◆ **Extracted data**:
===============

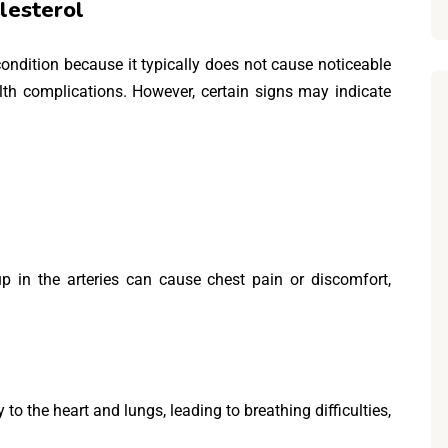
lesterol
 condition because it typically does not cause noticeable
lth complications. However, certain signs may indicate
p in the arteries can cause chest pain or discomfort,
o the heart and lungs, leading to breathing difficulties,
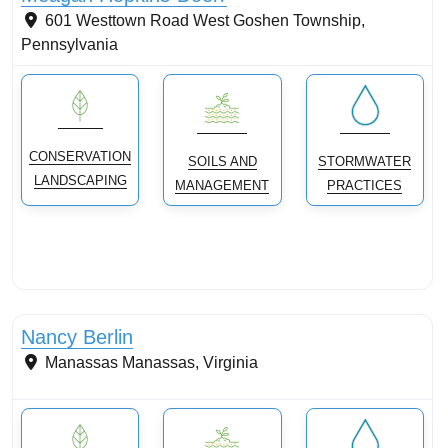
601 Westtown Road
West Goshen Township
,
Pennsylvania
CONSERVATION
SOILS AND
STORMWATER
LANDSCAPING
MANAGEMENT
PRACTICES
Conservation landscaping with native plants
Nancy Berlin
Manassas
Manassas
,
Virginia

===============

◆ **Aim of the task**: Gather every line from the entries above where the word "cause" appears, and copy them.

◆ **Answer section**:
 condition because it typically does not cause noticeable
p in the arteries can cause chest pain or discomfort,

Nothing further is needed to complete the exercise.